Bereits wenig später bat Rowan Larissa, auf einem der Stühle vor seinem Schreibtisch Platz zu nehmen. Das lindgrüne Wickelkleid, das sie jetzt trug, stand ihr ausgezeichnet und betonte ihre schlanke Taille.
»Sie wollten mich sprechen, Mylord?«
Rowan nickte.
»In zwei Tagen treffen Schweizer Kommissionsmitglieder der Tourismusbranche ein. Mein Hotel könnte, wenn wir uns einigen, in deren Rubrik exklusiver Hotels aufgenommen werden. Da Sie bereits als Übersetzerin tätig gewesen sind und Deutsch Ihre Muttersprache ist, möchte ich Sie bitten, während dieser Zeit für uns als Dolmetscherin zu arbeiten. Was halten Sie von meinem Angebot? Selbstverständlich werden Sie angemessen bezahlt.«
Larissa runzelte die Stirn und zögerte mit der Antwort. Rowan,
der mehr Begeisterung für diese Aufgabe von ihr erwartet hatte, war enttäuscht.
»Sie bräuchten während der drei Tage auch nicht im Hotelbüro zu arbeiten.

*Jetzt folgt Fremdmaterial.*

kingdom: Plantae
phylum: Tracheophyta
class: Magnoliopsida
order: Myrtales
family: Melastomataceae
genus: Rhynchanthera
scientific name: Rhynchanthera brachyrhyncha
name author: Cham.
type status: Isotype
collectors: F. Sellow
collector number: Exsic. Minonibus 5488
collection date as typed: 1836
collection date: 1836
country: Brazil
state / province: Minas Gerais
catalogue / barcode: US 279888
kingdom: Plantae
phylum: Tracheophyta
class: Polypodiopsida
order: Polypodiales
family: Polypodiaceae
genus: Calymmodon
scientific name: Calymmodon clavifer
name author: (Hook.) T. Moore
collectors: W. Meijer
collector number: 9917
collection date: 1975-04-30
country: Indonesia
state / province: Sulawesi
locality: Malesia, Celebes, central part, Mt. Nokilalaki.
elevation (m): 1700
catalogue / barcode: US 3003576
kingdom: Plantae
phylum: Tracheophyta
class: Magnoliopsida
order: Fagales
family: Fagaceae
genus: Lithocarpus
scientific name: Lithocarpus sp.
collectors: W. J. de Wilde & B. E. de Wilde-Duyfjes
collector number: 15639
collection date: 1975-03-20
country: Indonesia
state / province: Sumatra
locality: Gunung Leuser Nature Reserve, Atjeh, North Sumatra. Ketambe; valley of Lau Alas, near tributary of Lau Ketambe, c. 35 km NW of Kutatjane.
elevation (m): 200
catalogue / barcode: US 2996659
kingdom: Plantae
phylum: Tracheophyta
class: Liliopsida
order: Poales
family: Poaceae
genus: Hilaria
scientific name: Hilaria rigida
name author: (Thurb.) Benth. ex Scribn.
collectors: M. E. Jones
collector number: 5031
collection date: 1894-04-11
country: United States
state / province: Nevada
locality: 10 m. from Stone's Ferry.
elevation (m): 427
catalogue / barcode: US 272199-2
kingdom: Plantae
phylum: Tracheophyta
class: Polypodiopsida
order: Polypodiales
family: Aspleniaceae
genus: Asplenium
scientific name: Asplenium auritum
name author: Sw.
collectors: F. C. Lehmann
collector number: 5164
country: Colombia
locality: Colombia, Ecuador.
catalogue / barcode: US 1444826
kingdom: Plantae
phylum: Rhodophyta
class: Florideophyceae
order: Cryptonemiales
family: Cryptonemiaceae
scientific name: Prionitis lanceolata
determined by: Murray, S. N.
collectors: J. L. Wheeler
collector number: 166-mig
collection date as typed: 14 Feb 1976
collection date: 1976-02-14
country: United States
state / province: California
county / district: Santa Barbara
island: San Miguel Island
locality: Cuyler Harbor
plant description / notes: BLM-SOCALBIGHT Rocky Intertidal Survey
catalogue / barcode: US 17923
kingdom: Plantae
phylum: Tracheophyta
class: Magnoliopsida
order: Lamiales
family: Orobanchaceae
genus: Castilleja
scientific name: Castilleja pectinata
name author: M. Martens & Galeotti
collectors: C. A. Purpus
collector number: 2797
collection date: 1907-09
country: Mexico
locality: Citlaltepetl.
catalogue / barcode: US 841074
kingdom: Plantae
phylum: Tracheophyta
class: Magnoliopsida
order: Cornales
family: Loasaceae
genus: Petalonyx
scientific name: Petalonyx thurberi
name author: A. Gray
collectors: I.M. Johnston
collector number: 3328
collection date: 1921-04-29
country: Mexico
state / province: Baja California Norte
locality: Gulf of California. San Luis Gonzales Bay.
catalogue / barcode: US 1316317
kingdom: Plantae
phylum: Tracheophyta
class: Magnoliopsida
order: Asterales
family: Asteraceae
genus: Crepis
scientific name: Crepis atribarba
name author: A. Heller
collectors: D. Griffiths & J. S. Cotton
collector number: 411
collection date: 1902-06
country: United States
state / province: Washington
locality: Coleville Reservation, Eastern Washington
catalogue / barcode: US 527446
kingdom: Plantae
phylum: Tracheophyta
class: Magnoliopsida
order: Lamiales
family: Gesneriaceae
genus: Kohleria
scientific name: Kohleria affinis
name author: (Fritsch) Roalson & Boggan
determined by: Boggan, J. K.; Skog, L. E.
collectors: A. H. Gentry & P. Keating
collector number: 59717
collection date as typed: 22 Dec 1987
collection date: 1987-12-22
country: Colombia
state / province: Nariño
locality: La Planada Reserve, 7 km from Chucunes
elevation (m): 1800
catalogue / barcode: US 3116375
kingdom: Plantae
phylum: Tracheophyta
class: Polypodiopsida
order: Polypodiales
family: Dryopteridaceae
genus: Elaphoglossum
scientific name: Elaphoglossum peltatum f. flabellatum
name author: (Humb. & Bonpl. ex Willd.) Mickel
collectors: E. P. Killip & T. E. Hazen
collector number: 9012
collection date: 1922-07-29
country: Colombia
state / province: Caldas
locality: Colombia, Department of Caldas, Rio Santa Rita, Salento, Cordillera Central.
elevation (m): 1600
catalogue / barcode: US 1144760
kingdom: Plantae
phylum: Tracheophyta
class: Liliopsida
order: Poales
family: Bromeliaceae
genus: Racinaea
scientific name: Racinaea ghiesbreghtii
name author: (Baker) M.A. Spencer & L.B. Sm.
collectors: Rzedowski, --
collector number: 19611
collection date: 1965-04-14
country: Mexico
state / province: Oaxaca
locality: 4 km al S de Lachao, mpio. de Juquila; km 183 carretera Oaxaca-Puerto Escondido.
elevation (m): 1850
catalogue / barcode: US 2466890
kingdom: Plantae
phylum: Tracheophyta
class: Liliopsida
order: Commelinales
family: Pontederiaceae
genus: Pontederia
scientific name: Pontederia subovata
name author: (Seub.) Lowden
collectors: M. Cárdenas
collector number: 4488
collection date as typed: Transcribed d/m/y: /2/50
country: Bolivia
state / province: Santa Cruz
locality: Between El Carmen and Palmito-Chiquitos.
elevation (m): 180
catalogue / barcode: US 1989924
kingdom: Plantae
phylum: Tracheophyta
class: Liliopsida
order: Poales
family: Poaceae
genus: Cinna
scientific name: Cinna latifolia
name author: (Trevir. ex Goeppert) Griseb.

Pausen stehen Ihnen zur freien Verfügung. Wenn Sie natürlich nicht so eng mit mir zusammenarbeiten möchten …«
»Doch, doch, das ist es nicht«, unterbrach sie ihn.
»Was ist es dann?«
»Wäre das nicht die Aufgabe von Miss Baillie gewesen? Wie ich von Nettie gehört habe, hat sie auch das letzte Treffen organisiert.«
»Das ist richtig, aber Miss Baillie spricht leider nicht fließend Deutsch.«
»Sicher wird doch vorrangig Schwyzerdütsch gesprochen, und das beherrsche ich leider auch nicht.«
»Die Herren sprechen Deutsch, Schwyzerdütsch ist nicht notwendig. Also, möchten Sie mich und mein Hotel nun dabei unterstützen oder nicht?«
Larissas Züge entspannten sich.
»Gern, ich übernehme diesen Job«, antwortete sie und strahlte. Rowan fiel ein Stein vom Herzen, und insgeheim freute er sich auf diese Zusammenarbeit, bei der sie sicher näher kennenlernen würden.
»Schön. Dann herzlich Willkommen.«
»Allerdings müssten Sie mich thematisch auf das Meeting vorbereiten, damit ich mich darauf einstellen kann.«
»Ich schlage vor, wir setzen uns heute Nachmittag zusammen, und ich erkläre Ihnen das Wichtigste.«
»Gern«, antwortete sie und erhob sich. Eine leichte Röte überzog ihre Wangen. Sie leckte sich über die Lippen, die jetzt im Licht glänzten. Rowan konnte nicht den Blick von ihr abwenden. In seinem Bauch kribbelte es, als hätte er zu viel Champagner getrunken. Diese Frau ging ihm unter die Haut.
»Also dann, bis heute Nachmittag«, verabschiedete sich Larissa und verließ fluchtartig sein Büro.
»Yes!«, rief Rowan aus und ballte die Hand zur Faust, nachdem die Tür hinter ihr zugefallen war. Er freute sich auf die gemeinsame Arbeit und Zeit, die er mit Larissa verbringen würde.